#### TASK BRIEF:
What you should copy is the line containing "right eye: (544, 161)" and all lines after it in the entries below, exactly and without anything added.

[Limb landmark coordinates]
__________________________________________________
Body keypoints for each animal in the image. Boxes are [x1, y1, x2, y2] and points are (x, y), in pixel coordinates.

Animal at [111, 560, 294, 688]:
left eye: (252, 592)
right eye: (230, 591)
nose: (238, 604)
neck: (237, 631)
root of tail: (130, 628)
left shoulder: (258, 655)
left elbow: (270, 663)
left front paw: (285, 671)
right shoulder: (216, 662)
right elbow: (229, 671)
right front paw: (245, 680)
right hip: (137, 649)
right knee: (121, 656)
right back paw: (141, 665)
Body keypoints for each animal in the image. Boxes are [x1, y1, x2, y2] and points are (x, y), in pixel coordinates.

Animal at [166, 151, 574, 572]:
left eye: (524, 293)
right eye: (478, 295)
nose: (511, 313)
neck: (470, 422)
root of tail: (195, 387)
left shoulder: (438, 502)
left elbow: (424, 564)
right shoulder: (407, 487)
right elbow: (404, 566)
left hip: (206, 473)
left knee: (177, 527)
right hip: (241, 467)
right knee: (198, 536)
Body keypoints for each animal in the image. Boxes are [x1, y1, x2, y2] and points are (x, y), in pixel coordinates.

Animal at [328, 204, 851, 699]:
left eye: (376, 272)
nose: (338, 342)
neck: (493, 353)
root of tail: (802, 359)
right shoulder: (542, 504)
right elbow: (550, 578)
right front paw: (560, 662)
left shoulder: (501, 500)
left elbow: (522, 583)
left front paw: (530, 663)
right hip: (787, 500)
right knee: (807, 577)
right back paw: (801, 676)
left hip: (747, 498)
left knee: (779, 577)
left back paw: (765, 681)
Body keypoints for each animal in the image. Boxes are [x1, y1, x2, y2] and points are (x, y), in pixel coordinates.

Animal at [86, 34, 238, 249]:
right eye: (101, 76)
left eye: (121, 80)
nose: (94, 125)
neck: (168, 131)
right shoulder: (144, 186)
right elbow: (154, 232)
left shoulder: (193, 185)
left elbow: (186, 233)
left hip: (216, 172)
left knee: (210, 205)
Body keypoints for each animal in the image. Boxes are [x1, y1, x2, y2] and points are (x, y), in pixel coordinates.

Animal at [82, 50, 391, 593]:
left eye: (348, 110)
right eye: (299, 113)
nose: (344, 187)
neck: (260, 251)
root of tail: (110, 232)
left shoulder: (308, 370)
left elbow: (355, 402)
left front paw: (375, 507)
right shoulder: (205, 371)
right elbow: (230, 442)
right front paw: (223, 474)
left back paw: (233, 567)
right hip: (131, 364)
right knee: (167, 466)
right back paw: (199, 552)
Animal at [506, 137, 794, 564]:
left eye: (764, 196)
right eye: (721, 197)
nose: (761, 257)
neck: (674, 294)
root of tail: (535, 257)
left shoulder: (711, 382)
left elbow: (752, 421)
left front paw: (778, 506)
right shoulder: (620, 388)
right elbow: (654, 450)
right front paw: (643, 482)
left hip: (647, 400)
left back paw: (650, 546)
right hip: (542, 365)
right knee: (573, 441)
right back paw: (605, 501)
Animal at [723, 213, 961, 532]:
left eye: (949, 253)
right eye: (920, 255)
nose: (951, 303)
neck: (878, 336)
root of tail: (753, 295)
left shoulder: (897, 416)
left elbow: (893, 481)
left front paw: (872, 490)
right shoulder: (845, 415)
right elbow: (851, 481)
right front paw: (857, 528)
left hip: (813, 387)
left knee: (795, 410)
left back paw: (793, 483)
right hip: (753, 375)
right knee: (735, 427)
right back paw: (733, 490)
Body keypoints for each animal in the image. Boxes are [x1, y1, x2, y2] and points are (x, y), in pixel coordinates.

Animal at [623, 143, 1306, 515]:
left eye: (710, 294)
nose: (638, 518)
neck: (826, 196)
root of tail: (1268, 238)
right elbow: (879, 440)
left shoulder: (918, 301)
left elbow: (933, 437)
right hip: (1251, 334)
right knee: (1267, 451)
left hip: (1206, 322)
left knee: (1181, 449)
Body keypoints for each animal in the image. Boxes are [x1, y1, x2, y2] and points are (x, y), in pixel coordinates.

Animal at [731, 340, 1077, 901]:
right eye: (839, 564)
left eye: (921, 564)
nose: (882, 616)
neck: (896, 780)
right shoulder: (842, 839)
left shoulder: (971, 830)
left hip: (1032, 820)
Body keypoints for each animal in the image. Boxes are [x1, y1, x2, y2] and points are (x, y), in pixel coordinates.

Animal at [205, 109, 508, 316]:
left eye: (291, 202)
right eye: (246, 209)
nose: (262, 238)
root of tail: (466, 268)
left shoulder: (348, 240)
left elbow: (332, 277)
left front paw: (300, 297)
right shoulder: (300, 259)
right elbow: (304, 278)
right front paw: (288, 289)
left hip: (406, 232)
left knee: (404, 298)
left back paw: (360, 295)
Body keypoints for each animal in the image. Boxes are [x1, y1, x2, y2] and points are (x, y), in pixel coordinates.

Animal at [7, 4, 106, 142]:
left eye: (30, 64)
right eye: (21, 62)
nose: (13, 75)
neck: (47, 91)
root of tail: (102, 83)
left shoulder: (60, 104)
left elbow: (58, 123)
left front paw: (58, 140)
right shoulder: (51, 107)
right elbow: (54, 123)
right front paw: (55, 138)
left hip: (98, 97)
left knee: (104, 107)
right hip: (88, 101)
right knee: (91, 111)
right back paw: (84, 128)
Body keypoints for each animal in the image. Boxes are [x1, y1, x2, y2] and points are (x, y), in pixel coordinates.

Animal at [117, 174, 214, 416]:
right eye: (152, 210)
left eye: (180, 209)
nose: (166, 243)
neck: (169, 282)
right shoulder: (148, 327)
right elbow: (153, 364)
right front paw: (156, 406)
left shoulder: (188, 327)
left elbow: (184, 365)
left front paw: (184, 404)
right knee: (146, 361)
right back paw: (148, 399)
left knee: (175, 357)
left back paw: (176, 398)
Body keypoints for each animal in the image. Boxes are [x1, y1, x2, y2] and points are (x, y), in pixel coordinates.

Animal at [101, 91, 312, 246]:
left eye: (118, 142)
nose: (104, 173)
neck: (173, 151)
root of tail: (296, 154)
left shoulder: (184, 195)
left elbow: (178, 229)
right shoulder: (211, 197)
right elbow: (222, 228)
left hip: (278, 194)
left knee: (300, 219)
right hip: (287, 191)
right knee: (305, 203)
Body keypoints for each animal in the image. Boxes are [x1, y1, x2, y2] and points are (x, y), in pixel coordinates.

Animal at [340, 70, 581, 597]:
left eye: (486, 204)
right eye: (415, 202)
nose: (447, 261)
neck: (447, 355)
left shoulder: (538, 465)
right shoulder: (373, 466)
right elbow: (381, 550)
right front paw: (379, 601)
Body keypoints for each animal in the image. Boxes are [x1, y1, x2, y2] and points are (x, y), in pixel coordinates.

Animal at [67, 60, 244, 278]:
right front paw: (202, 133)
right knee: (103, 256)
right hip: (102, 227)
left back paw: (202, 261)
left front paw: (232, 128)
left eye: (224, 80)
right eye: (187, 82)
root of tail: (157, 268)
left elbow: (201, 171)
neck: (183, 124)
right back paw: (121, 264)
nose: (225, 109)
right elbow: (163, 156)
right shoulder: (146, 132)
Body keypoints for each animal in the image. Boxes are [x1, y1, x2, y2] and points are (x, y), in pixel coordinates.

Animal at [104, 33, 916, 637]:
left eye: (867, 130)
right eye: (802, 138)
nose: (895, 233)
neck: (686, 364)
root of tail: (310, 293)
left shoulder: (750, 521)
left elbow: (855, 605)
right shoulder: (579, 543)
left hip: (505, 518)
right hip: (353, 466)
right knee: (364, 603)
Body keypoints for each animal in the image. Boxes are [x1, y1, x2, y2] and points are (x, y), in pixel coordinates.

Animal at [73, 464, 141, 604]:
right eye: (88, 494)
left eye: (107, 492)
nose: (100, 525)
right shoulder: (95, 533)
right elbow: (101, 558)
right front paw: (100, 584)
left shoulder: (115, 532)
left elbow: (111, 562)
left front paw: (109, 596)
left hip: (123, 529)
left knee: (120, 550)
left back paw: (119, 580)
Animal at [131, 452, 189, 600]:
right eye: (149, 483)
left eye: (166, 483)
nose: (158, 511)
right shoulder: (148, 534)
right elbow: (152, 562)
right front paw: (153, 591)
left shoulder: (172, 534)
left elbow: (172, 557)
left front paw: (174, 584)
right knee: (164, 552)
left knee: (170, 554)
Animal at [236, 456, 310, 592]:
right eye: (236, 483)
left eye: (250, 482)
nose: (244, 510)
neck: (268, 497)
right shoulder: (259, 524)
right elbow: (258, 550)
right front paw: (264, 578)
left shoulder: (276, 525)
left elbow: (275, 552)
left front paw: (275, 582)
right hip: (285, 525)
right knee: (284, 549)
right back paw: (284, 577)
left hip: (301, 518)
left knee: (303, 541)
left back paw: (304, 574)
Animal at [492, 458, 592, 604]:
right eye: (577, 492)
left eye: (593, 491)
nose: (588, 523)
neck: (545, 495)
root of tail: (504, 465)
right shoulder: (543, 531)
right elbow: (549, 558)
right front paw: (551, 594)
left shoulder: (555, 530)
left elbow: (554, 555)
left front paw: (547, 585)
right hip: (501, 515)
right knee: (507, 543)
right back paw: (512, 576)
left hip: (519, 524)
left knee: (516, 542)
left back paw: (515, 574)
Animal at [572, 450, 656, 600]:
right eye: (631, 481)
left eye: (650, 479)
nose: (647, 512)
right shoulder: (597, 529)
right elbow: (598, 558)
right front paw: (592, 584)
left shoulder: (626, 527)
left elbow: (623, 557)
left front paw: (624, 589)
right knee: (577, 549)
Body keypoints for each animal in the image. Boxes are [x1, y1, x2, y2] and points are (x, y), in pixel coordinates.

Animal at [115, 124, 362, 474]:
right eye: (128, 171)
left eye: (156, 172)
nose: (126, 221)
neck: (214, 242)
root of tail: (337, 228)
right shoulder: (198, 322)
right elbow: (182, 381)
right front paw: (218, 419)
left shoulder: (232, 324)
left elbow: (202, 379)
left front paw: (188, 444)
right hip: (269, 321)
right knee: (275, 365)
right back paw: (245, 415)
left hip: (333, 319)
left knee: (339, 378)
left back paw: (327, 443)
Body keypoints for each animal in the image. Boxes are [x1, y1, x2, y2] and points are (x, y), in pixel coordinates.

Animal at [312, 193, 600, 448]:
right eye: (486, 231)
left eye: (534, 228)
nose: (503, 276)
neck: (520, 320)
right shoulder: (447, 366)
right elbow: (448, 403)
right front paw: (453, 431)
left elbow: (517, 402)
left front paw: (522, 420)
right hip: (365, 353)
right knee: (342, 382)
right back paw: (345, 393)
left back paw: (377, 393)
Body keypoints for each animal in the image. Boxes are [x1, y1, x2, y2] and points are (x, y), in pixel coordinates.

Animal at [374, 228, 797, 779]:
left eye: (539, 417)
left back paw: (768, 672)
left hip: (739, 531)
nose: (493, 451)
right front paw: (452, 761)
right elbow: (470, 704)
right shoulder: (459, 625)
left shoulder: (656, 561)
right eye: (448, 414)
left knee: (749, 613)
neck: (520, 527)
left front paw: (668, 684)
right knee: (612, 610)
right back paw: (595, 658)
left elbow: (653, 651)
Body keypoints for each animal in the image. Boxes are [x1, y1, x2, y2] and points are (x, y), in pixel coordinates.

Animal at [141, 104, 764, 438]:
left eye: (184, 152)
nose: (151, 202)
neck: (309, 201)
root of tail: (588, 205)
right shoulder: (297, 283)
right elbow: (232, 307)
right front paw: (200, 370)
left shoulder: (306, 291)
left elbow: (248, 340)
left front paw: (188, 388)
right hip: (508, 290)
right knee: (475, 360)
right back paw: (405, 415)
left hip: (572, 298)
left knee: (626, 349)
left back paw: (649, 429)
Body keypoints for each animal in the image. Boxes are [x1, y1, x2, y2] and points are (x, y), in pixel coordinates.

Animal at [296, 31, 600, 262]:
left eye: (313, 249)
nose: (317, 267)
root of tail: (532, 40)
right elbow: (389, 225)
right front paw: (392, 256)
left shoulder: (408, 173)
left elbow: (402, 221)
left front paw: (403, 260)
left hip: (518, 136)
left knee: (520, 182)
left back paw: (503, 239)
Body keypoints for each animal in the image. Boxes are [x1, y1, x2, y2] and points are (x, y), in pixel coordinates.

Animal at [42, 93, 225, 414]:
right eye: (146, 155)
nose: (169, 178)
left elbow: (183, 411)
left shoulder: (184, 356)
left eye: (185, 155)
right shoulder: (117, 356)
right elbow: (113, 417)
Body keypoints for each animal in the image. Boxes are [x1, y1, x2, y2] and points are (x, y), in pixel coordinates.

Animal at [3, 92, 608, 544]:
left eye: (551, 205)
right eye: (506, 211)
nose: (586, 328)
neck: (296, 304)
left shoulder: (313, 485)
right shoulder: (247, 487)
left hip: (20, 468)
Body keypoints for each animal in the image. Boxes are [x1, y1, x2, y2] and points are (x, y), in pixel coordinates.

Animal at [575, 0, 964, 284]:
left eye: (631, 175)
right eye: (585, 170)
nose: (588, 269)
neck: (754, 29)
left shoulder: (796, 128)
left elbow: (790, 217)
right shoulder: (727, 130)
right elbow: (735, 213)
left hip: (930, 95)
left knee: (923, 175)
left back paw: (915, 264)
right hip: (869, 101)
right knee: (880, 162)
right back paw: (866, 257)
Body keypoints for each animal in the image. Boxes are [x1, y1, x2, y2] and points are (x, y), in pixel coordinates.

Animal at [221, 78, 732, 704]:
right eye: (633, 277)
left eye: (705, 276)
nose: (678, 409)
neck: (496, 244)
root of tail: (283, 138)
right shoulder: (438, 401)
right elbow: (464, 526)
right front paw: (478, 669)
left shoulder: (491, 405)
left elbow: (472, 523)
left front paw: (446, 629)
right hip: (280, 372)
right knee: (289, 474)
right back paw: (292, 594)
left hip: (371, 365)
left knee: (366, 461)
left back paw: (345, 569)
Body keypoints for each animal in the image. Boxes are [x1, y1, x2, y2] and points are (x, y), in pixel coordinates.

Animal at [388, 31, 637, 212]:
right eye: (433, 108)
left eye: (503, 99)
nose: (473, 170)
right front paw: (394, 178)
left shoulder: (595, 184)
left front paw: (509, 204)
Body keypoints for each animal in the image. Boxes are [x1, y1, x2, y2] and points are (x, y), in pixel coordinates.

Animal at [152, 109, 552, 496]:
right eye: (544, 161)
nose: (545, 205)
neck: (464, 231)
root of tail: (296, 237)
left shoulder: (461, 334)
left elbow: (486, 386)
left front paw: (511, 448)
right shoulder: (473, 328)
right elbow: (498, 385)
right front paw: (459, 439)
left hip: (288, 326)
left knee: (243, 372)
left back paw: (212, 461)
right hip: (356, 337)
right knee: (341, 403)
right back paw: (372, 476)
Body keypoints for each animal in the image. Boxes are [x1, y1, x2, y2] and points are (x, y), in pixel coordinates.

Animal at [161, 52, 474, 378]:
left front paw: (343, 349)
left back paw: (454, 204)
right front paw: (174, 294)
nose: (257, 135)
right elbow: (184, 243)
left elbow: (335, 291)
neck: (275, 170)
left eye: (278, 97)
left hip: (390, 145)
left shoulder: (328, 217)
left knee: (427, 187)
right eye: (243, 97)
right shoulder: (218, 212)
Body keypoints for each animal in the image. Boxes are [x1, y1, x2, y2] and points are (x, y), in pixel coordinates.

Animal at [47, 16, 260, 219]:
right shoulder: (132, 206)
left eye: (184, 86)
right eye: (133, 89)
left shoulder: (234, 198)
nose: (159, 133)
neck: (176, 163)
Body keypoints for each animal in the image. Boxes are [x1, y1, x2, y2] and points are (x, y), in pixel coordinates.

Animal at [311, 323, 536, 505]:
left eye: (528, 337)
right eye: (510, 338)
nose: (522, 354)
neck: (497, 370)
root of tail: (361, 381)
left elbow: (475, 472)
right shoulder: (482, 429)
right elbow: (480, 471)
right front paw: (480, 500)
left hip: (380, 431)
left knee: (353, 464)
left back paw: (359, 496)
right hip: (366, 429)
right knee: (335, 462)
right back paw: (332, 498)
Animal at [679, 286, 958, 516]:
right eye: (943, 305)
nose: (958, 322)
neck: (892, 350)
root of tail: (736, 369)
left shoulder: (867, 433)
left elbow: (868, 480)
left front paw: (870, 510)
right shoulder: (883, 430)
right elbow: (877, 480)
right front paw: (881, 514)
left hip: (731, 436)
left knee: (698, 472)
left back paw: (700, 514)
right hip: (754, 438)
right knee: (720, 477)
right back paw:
__________________________________________________
#### SOLUTION TO THIS EXERCISE:
right eye: (544, 161)
nose: (545, 205)
neck: (464, 231)
root of tail: (296, 237)
left shoulder: (461, 334)
left elbow: (486, 386)
left front paw: (511, 448)
right shoulder: (473, 328)
right elbow: (498, 385)
right front paw: (459, 439)
left hip: (288, 326)
left knee: (243, 372)
left back paw: (212, 461)
right hip: (356, 337)
right knee: (341, 403)
right back paw: (372, 476)
Body keypoints for each animal in the image. Boxes are [x1, y1, x2, y2] and points are (x, y), in pixel coordinates.

Animal at [161, 52, 474, 378]:
left front paw: (343, 349)
left back paw: (454, 204)
right front paw: (174, 294)
nose: (257, 135)
right elbow: (184, 243)
left elbow: (335, 291)
neck: (275, 170)
left eye: (278, 97)
left hip: (390, 145)
left shoulder: (328, 217)
left knee: (427, 187)
right eye: (243, 97)
right shoulder: (218, 212)
Body keypoints for each animal in the image. Boxes are [x1, y1, x2, y2] and points are (x, y), in pixel coordinates.

Animal at [47, 16, 260, 219]:
right shoulder: (132, 206)
left eye: (184, 86)
right eye: (133, 89)
left shoulder: (234, 198)
nose: (159, 133)
neck: (176, 163)
Body keypoints for each animal in the image. Boxes are [x1, y1, x2, y2] and points are (x, y), in pixel coordinates.

Animal at [311, 323, 536, 505]:
left eye: (528, 337)
right eye: (510, 338)
nose: (522, 354)
neck: (497, 370)
root of tail: (361, 381)
left elbow: (475, 472)
right shoulder: (482, 429)
right elbow: (480, 471)
right front paw: (480, 500)
left hip: (380, 431)
left knee: (353, 464)
left back paw: (359, 496)
right hip: (366, 429)
right knee: (335, 462)
right back paw: (332, 498)
Animal at [679, 286, 958, 516]:
right eye: (943, 305)
nose: (958, 322)
neck: (892, 350)
root of tail: (736, 369)
left shoulder: (867, 433)
left elbow: (868, 480)
left front paw: (870, 510)
right shoulder: (883, 430)
right elbow: (877, 480)
right front paw: (881, 514)
left hip: (731, 436)
left knee: (698, 472)
left back paw: (700, 514)
right hip: (754, 438)
right knee: (720, 477)
right back paw:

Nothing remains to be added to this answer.